I want to compare two fields of two files, such as follows:
Compare the 2nd filed of file one with the 1st field of file two, print the match (even if the match is repeated) and all the columns of file one and two.
File 1:
G4 b45 3 4
G4 b45 1 3
G3 b23 2 2
G3 b22 2 6
G3 b22 2 4
File 2:
b45 a b c
b64 d e f
b23 g h i
b22 j k l
b20 m n o
Output:
G4 b45 a b c 3 4
G4 b45 a b c 1 3
G3 b23 g h i 2 2
G3 b22 j k l 2 6
G3 b22 j k l 2 4
I have tried this with the following awk command using associative arrays:
awk 'FNR==NR {array1[$2] = $1 ; arrayrest[$2] = substr($0, index($0, $2)); next}($1 in array1) {print array1[$1] "\t" $0 "\t" arrayrest[$1]}' file1 file2
But there are two problems:
- It does not print the lines if the match is repeated while I want them to be printed.

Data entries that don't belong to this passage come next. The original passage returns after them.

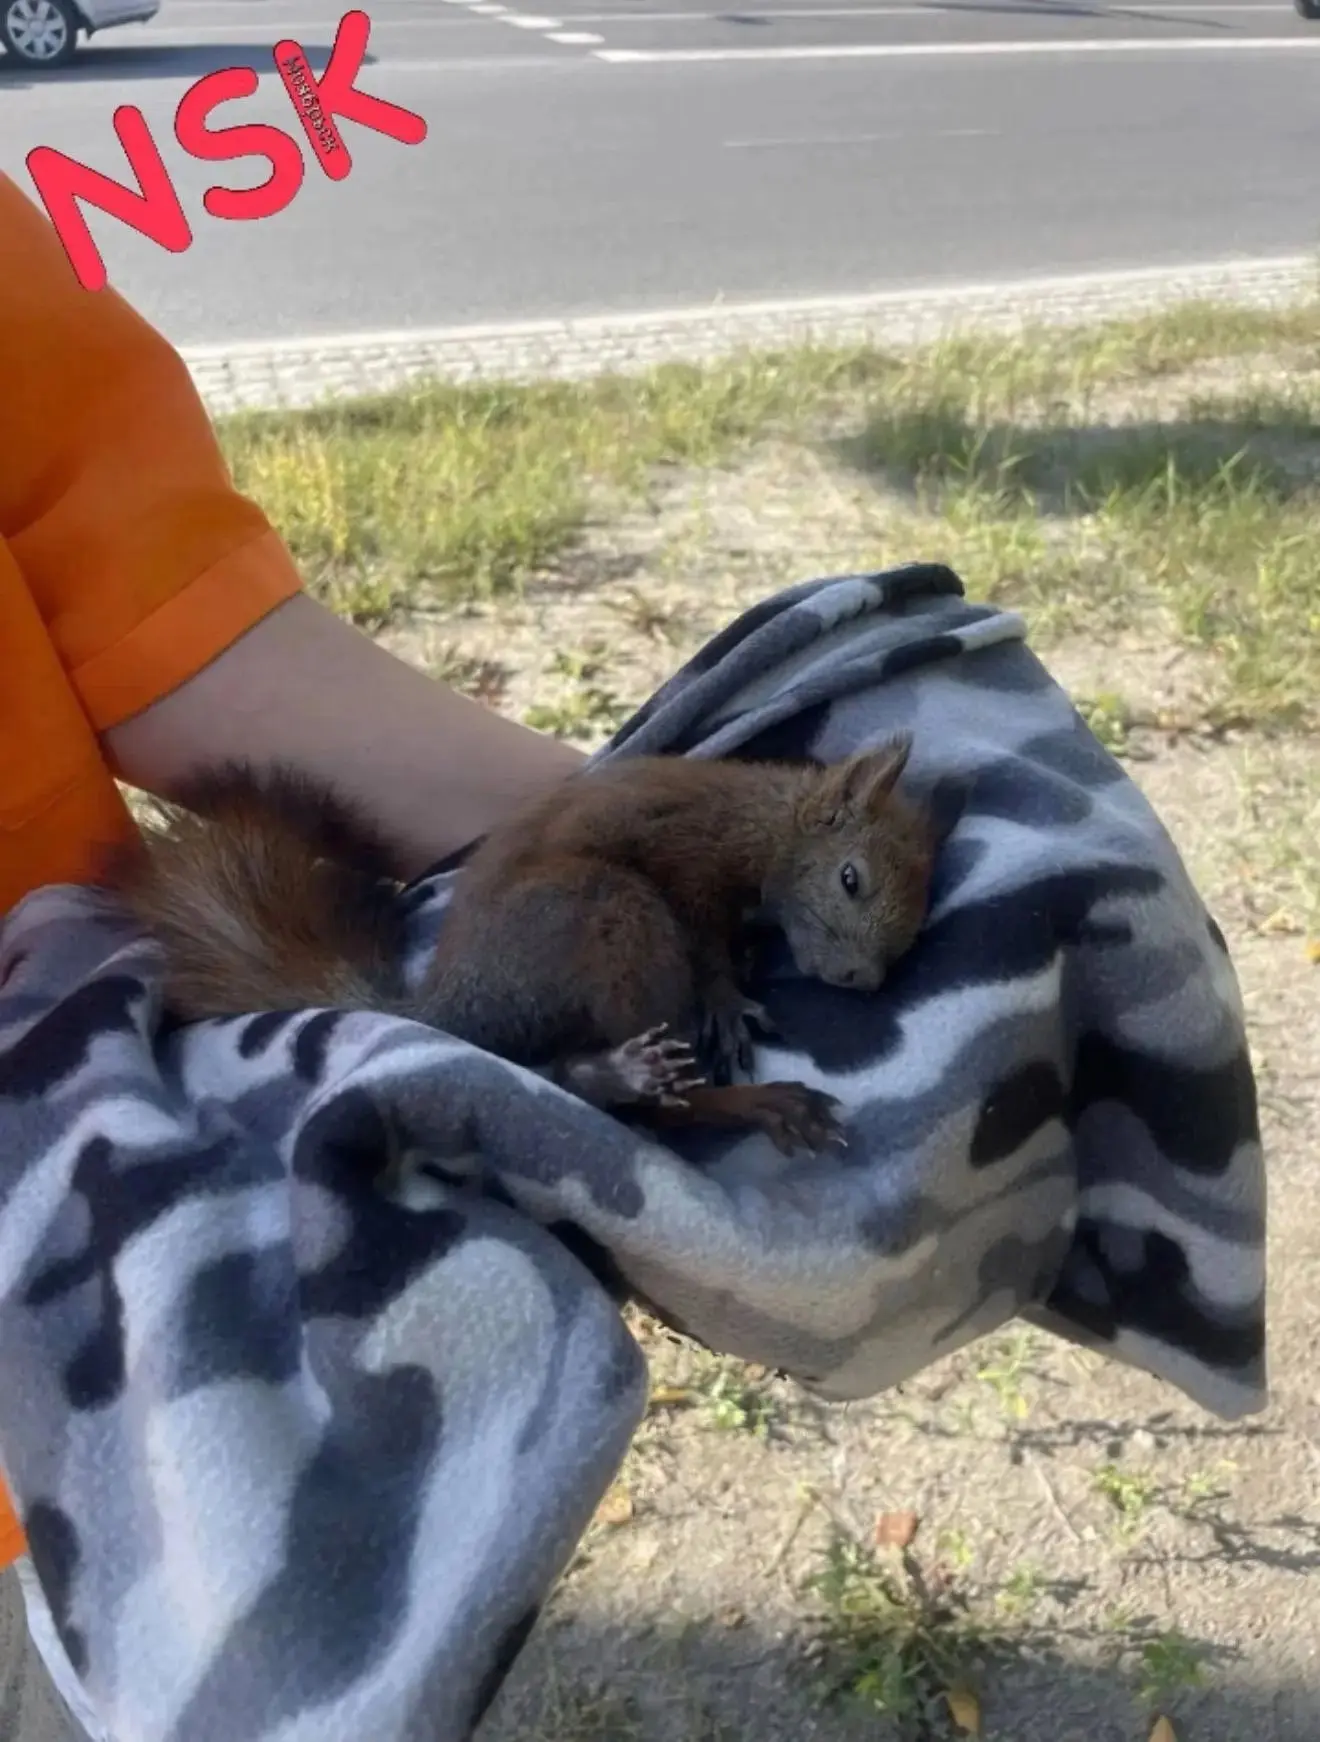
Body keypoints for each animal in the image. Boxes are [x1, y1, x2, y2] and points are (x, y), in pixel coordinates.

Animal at [107, 736, 936, 1156]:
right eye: (852, 879)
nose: (861, 979)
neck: (767, 823)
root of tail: (453, 1005)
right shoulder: (690, 861)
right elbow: (707, 946)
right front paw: (729, 1000)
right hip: (607, 910)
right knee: (669, 1109)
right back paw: (742, 1099)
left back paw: (609, 1075)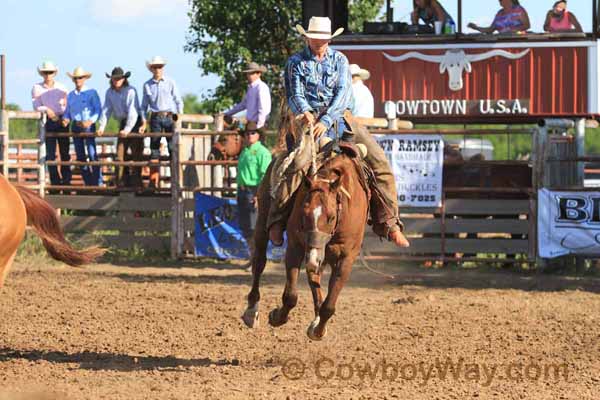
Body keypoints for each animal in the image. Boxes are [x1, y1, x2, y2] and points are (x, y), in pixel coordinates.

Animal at [241, 148, 368, 340]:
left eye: (331, 217)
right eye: (304, 214)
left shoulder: (346, 257)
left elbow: (329, 305)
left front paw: (318, 330)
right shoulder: (296, 246)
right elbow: (290, 296)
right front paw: (277, 317)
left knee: (314, 276)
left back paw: (316, 318)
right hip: (263, 221)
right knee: (259, 262)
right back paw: (251, 310)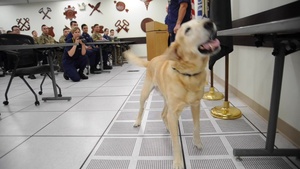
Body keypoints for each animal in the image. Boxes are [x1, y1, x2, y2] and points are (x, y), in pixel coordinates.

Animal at [124, 18, 220, 169]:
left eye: (201, 19)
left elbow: (196, 126)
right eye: (187, 30)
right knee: (142, 108)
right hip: (145, 93)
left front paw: (197, 143)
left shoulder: (195, 105)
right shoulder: (174, 112)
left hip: (168, 102)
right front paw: (178, 162)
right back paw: (138, 121)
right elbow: (176, 143)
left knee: (163, 114)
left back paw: (168, 126)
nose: (209, 23)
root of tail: (150, 61)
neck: (188, 75)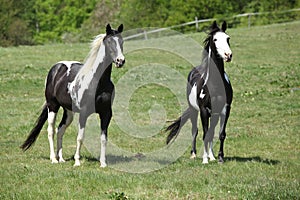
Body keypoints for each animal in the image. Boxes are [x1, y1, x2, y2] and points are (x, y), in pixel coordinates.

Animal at [20, 23, 125, 167]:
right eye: (109, 42)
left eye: (121, 41)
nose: (120, 61)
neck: (98, 82)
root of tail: (56, 68)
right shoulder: (84, 113)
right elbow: (80, 138)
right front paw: (77, 162)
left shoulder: (106, 113)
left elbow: (104, 138)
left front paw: (103, 163)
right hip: (53, 106)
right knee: (51, 130)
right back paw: (53, 159)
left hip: (68, 112)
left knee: (60, 130)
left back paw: (61, 158)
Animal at [166, 20, 232, 164]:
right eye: (215, 39)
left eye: (228, 38)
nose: (228, 55)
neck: (215, 84)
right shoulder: (203, 110)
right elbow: (205, 134)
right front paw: (205, 159)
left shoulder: (225, 109)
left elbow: (220, 134)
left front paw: (219, 158)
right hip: (193, 110)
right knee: (194, 130)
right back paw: (194, 154)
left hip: (214, 113)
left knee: (212, 132)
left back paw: (212, 156)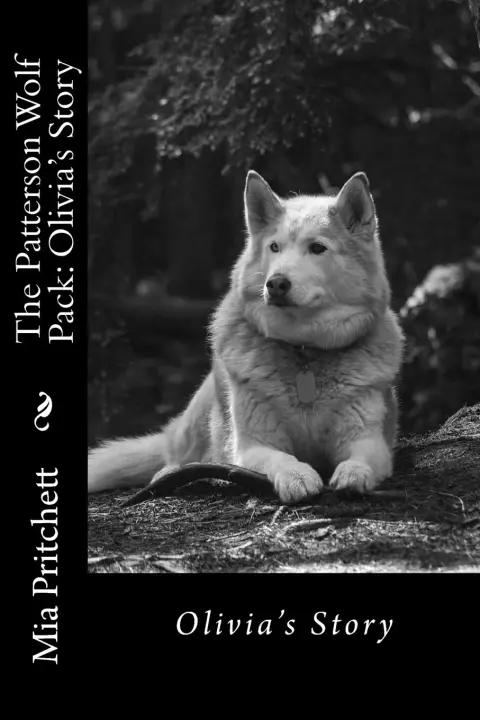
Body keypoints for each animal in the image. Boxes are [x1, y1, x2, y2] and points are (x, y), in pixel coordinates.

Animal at [88, 170, 404, 504]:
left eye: (318, 248)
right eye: (275, 247)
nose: (276, 283)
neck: (304, 351)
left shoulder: (370, 440)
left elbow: (361, 459)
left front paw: (354, 473)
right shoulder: (253, 445)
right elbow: (281, 458)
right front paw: (296, 476)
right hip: (201, 414)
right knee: (178, 456)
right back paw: (173, 471)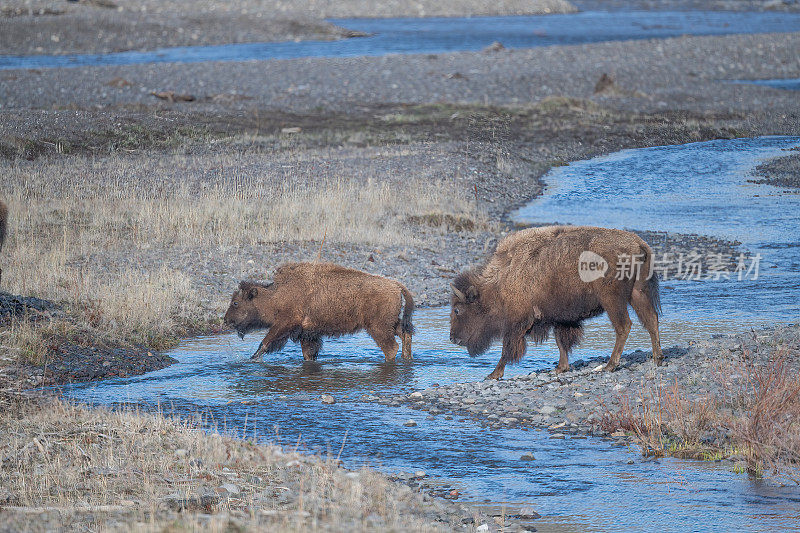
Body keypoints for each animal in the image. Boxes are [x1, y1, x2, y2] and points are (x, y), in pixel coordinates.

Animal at [223, 262, 416, 362]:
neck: (277, 295)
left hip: (378, 327)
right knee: (405, 334)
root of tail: (395, 285)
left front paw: (253, 358)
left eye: (235, 303)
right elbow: (308, 354)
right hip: (391, 323)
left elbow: (265, 342)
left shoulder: (285, 324)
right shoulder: (308, 334)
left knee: (391, 347)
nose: (226, 321)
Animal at [450, 224, 664, 378]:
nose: (453, 338)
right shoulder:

- It repeats the first field of file two in the output.
How could I make this awk command work nicely? Thanks in advance.
Not quite the exact output formatting you want but the right output contents.
awk 'FNR==NR{seen[$1]=$0; next} ($2 in seen) {$2=seen[$2]}7' file2 file1
Add | column -t
to get more consistent column spacing.